Monday, July 18, 2011
Do you understand the words that are coming out of my mouth??
The answer to that question is almost invariably, no. Whether I am listening to someone speaking Luganda or they are listening to me speaking English, communication and comprehension is pretty low. Luganda is a rough language for the American tongue because it frequently starts words with combinations like nz-, mz-, nb-, mb-, ng-, nk- or throws a double gg followed by a k right in the middle of a word just for funzies. However, as I have found with other languages and cultures, if you can learn the greetings and smile many people are more than happy to try and teach you how to not mangle their native language. Either that or they give up hope of that option and kindly switch to English to try and help get the point across. I am sure anyone that has learned a new language can give you many examples of funny mistranslations; I’ll give you three I think are really funny
Can you help me? I’m a goat. Many people that know me and have been tortured enough to hear me sing can attest to the fact that I have absolutely no concept of tone. Due to this, speaking languages like Luganda in which intonation is important is difficult. The words mbuzi and mbuse are clearly spelled differently. Sadly these two words are pronounced exactly the same way to my inadequate ears. The first means “goat” and the second means “lost”. For the first two weeks here I walked around telling anyone who would listen that I was a goat in a doomed attempt to get directions. These statements were understandably always met with gales of laughter but no explanation as to why me not knowing where I live was so funny. Recently a very nice colleague of mine who speaks English well enough to explain the situation helped me stop making a fool of myself in that way.

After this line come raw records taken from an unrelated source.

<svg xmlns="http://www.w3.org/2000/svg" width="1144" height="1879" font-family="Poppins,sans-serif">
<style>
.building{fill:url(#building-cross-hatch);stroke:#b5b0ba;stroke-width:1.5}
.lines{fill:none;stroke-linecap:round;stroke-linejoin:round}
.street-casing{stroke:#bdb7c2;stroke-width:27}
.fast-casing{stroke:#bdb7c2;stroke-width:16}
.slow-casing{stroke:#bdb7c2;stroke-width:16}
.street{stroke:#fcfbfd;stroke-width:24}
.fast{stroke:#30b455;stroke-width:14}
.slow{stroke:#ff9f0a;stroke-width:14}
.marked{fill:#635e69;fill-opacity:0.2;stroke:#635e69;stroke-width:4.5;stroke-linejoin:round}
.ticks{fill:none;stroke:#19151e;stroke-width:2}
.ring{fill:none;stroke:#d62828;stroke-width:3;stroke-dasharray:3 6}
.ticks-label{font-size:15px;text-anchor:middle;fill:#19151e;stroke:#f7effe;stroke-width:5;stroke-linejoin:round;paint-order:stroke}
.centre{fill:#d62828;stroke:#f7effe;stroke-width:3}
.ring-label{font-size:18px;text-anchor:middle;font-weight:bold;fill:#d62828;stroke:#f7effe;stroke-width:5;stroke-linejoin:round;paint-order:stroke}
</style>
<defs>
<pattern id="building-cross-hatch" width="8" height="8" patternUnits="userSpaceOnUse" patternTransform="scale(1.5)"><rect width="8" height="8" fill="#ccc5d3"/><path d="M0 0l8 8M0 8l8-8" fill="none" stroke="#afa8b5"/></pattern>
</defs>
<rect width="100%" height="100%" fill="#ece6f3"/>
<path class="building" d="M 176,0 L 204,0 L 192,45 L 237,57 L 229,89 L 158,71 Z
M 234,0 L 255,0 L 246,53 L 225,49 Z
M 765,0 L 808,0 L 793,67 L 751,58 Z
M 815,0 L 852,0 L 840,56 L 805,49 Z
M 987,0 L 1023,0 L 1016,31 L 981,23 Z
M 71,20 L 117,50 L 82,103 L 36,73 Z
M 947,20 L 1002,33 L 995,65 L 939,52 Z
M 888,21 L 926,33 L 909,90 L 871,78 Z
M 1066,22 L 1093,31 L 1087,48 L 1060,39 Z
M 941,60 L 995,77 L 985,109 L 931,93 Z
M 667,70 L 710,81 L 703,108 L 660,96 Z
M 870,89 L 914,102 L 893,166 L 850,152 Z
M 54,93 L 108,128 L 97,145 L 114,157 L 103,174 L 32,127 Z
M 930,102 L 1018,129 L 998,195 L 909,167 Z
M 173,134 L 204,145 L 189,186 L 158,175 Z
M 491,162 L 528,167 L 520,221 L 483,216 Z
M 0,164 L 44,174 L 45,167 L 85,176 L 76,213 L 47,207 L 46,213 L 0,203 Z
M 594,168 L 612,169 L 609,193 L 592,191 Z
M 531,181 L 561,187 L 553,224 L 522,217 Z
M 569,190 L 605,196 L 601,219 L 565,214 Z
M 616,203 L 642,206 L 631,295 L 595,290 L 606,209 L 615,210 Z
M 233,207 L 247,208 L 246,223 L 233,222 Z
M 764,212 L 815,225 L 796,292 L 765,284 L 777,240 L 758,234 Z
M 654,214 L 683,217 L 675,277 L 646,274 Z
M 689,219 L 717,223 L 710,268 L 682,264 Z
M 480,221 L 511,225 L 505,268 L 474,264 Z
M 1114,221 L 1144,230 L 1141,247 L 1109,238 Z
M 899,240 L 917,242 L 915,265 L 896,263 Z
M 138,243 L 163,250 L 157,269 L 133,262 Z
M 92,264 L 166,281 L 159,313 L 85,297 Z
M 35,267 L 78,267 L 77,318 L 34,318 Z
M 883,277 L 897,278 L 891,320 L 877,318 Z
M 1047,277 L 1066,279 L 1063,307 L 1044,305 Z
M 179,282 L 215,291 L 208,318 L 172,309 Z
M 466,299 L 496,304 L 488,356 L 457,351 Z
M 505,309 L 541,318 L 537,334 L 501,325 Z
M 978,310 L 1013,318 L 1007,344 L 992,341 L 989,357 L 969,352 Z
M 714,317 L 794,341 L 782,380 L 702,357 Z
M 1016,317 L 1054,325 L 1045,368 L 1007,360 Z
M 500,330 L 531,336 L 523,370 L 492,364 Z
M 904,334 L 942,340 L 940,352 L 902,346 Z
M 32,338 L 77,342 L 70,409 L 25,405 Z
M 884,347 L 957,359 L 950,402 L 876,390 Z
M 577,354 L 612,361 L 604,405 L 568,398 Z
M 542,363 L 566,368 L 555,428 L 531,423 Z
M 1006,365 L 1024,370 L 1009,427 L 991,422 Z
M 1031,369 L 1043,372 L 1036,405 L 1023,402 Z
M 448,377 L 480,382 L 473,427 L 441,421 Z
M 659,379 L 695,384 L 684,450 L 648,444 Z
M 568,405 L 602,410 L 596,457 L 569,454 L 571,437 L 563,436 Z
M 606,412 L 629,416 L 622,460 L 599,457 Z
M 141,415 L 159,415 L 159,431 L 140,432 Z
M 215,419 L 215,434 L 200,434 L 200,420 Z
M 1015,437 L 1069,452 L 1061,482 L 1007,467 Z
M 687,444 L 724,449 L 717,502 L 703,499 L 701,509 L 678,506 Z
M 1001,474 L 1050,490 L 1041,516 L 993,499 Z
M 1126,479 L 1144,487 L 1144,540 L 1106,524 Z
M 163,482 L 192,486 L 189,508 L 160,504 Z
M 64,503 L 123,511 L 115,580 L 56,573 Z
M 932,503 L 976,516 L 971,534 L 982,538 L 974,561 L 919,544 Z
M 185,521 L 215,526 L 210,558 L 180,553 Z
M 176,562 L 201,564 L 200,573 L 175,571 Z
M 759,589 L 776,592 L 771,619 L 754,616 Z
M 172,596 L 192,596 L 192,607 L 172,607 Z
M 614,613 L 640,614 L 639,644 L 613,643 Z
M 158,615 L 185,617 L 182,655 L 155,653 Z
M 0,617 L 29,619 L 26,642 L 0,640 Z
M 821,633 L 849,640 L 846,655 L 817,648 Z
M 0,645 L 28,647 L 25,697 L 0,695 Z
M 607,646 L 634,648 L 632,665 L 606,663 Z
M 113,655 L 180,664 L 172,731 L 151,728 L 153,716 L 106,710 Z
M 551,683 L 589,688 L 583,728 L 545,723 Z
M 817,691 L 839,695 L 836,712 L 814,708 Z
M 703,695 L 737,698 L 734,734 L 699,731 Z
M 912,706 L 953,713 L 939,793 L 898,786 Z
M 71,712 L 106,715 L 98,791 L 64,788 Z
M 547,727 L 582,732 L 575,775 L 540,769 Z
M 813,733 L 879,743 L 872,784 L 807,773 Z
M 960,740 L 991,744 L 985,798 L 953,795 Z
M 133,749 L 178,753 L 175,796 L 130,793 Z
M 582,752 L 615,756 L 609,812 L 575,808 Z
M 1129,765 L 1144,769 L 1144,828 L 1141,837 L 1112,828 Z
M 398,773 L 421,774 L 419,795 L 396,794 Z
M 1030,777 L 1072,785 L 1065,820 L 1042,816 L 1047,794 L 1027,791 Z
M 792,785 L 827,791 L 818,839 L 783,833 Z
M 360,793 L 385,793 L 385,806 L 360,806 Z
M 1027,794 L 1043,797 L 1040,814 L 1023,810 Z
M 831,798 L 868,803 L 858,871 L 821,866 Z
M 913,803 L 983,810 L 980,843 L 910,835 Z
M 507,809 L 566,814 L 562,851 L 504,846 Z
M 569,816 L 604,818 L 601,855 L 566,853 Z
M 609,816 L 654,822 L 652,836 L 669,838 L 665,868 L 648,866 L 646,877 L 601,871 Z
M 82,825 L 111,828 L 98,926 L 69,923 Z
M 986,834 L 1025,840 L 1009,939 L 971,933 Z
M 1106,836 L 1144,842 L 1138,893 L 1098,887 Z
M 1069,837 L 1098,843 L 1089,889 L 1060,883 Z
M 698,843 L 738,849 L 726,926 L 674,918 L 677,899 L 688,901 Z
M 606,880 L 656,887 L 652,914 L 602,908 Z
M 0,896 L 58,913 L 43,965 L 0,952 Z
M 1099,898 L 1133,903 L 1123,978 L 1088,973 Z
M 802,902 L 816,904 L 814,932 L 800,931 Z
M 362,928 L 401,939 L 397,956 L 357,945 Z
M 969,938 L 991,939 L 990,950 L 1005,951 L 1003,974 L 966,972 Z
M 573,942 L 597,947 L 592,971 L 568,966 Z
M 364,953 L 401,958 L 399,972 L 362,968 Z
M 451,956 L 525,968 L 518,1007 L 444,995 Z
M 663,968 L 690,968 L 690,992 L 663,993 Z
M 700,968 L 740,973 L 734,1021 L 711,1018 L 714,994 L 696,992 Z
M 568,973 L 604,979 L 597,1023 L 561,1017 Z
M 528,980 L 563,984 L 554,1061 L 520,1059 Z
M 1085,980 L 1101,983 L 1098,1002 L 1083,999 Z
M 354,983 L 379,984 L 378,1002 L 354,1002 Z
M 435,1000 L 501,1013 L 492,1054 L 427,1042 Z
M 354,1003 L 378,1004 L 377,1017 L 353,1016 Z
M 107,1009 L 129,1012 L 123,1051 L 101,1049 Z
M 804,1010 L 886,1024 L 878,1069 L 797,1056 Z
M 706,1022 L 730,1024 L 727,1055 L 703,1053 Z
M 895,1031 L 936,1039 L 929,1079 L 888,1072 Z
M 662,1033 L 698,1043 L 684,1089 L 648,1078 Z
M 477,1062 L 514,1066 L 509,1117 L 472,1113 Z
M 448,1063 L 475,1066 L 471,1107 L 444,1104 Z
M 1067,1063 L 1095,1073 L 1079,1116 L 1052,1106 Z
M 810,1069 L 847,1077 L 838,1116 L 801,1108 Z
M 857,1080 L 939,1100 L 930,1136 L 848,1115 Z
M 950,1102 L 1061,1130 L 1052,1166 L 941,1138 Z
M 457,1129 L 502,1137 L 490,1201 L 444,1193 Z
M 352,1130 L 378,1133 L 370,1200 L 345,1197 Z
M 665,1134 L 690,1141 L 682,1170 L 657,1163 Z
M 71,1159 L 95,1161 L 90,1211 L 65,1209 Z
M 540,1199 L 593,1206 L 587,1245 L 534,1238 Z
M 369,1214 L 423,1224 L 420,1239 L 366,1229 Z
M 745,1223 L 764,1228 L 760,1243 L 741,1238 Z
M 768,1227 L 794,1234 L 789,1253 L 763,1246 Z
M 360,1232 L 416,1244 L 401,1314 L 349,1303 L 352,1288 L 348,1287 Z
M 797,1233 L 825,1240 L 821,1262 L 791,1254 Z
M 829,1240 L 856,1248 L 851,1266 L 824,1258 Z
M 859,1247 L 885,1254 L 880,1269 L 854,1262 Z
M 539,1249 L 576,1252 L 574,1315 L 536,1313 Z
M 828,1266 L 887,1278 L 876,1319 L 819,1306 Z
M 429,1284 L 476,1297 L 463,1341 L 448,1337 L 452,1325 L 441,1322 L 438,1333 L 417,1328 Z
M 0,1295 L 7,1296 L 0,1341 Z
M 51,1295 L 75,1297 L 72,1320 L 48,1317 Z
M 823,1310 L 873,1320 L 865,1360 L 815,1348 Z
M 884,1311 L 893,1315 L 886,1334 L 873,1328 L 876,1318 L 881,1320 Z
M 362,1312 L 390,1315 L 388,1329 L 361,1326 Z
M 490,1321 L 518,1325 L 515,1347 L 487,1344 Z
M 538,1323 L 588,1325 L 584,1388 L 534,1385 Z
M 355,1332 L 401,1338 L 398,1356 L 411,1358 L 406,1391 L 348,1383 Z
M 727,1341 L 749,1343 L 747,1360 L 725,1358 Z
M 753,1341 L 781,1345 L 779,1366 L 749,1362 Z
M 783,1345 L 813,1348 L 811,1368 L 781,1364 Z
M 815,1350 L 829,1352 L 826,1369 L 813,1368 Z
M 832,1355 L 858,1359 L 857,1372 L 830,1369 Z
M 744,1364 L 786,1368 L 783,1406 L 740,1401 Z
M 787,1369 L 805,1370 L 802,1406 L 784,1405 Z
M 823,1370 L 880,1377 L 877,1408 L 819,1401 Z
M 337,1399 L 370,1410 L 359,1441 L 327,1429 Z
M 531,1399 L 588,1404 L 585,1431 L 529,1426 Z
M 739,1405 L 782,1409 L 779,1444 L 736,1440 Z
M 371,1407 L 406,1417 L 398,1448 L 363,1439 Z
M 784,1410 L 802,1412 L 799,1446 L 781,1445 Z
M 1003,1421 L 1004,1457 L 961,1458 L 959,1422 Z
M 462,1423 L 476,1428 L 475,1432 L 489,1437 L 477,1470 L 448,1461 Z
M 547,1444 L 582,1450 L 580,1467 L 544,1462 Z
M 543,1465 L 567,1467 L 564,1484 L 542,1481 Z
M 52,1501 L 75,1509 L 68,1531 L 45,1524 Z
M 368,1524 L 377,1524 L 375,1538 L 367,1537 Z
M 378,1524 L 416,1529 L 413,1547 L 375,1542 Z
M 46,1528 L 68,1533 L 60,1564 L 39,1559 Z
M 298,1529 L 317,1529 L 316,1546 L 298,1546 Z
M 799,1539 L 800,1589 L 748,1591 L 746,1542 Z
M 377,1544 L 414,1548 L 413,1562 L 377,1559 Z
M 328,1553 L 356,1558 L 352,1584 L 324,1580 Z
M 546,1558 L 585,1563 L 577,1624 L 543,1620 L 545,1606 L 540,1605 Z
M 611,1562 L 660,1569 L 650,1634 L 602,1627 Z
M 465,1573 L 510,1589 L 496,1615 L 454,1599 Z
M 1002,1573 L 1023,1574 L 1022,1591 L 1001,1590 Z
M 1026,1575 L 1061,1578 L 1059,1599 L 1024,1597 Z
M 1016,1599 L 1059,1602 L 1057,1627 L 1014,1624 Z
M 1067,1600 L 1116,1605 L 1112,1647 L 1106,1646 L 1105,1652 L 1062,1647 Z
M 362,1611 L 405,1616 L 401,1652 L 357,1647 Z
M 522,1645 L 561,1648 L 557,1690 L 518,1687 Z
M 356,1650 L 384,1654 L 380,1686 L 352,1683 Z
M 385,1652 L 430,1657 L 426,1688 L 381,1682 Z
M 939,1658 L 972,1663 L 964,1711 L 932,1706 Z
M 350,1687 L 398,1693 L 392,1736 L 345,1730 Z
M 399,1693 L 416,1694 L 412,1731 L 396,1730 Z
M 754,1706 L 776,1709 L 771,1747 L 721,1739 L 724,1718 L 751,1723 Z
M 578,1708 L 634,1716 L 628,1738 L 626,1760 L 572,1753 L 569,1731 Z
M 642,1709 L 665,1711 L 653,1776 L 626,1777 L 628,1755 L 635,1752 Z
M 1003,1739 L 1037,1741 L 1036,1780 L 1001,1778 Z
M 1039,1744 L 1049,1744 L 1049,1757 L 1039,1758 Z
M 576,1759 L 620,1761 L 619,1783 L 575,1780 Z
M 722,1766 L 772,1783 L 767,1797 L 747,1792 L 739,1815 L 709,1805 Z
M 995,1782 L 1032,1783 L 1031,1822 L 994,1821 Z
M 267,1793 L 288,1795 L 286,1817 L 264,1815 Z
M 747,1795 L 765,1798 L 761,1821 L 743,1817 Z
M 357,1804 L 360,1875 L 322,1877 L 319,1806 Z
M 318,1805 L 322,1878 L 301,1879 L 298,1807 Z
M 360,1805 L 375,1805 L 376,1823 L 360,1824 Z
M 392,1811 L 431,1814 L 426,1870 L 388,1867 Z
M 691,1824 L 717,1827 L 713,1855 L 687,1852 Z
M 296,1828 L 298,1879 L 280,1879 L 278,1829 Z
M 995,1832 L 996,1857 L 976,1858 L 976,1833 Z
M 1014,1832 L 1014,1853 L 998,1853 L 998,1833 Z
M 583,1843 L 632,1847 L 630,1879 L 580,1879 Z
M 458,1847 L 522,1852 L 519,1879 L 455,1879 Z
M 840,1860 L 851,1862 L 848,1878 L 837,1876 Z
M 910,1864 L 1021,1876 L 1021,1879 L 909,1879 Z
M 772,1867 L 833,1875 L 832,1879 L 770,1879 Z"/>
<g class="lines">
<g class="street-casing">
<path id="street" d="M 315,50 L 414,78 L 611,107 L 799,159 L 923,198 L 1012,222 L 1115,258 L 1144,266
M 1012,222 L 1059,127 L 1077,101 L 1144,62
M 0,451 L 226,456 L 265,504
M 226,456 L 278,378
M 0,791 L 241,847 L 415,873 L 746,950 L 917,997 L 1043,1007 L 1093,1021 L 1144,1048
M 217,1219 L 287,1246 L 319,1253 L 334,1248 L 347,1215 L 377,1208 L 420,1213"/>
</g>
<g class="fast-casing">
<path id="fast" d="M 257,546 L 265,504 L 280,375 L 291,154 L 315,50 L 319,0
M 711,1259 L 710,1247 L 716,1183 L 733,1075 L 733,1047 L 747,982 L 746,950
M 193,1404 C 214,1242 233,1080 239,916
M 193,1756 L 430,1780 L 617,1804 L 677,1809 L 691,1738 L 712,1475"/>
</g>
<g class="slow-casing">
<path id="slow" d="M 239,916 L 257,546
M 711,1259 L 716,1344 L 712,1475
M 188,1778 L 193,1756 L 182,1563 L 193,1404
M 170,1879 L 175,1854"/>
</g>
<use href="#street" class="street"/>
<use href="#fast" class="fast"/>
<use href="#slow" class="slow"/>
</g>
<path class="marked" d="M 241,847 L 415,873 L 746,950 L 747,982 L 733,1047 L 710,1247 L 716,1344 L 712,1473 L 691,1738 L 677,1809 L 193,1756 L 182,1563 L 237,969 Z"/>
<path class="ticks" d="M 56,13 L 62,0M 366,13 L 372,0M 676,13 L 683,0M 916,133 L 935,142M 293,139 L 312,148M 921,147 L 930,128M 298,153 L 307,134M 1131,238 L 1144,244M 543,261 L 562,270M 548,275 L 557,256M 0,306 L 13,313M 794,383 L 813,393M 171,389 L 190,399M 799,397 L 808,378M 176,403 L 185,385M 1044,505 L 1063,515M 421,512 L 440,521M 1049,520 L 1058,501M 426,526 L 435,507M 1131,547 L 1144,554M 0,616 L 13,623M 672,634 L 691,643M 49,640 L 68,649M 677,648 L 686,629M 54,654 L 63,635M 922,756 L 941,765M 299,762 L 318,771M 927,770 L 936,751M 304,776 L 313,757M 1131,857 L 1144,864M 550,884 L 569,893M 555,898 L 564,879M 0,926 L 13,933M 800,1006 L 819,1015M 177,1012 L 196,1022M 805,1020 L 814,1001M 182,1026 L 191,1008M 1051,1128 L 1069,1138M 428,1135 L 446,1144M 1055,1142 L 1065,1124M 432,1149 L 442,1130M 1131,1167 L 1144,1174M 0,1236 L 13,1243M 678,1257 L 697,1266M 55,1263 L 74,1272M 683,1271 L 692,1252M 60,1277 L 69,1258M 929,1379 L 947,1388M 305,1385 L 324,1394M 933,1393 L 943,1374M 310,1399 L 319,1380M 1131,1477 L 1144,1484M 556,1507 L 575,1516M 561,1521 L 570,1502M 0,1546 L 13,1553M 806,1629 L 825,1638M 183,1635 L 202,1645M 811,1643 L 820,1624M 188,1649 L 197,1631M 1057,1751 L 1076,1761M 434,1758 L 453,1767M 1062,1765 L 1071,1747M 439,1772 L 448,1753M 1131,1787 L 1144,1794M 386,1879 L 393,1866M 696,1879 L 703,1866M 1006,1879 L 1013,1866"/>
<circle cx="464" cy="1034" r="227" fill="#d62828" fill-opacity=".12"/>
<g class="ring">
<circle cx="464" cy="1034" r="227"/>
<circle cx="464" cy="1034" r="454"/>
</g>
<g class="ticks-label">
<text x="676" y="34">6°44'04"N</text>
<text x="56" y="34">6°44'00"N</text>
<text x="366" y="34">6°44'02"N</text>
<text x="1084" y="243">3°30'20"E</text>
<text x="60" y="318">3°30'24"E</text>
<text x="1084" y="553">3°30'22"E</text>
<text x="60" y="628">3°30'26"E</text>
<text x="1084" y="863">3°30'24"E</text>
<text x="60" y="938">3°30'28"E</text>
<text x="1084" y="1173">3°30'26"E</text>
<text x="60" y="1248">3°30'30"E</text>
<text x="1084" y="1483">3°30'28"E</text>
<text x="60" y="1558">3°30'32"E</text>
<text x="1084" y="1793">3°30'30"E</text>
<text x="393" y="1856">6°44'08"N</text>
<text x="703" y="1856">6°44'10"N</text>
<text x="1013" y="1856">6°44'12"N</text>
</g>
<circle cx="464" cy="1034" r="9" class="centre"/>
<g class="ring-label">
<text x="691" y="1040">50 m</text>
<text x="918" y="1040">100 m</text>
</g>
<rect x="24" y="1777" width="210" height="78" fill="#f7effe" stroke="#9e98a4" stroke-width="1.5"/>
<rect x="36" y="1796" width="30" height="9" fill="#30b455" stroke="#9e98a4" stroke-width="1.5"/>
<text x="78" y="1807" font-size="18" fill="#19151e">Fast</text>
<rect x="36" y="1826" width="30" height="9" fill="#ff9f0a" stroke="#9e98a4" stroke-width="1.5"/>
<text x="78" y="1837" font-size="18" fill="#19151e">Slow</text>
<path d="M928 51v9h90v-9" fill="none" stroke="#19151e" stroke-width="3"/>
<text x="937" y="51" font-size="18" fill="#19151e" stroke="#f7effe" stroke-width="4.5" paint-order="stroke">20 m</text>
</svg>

Just Dance. During outreaches into the community my organization plays music to entertain the clients while they await their results. I was working in the lab tent one day when the wonderful people I work with and I spotted a little girl just lost in the music and having a great time dancing. One of the fellow testers called “zina” followed by something else I couldn’t understand or remember out to her and she stepped up her game and rocked out to the song. He explained to me that “zina” and the something else means “to dance”. Easy enough. Armed with my new knowledge I was ready to impress unsuspecting Ugandans with my mastery of their language. A little way off I saw my onsite manager, Simon, lightly bouncing to the beat. Target acquired. I yelled loudly over the music “Simon, ZINA!” This shout was met with a blanched and confused look on Simon’s face and tear-inducing rounds of laughter from my lab mates. Once they had composed themselves enough, which took quite some time, they explained my mistake. Apparently, the something else following “zina” is crucial in making the word mean “to dance”. Otherwise it is an invitation for sex. It’s an awkward thing to scream across a field to your boss :/
Lost in translation. There is a really catchy song by a local artist that plays every five seconds on the radio here. Since I have spent my fair share of time stuck in traffic listening to the radio, I’ve proudly learned all the word but none of the meaning. I work for a Catholic based organization here and one day while waiting to go into the church for prayers I started singing my new jam with enthusiasm. I was drawing some inquisitive looks but I assumed it was due to my complete lack of musical ability previously mentioned. Oh no, not so. Again a kind soul showed me the error of my ways. The song, with its catchy beat and easy chorus, is very explicitly explaining the values of prostitution. I don’t know how many Hail Mary’s are required to repent for corrupting everyone coming into the church but I am pretty confident that I’m going to be working on that for a while.
Moral of the story: Make friends with people that really speak the language you are trying to speak. They may not be able to stop you from making yourself look like an idiot but they will hopefully explain it to you when you inevitably do.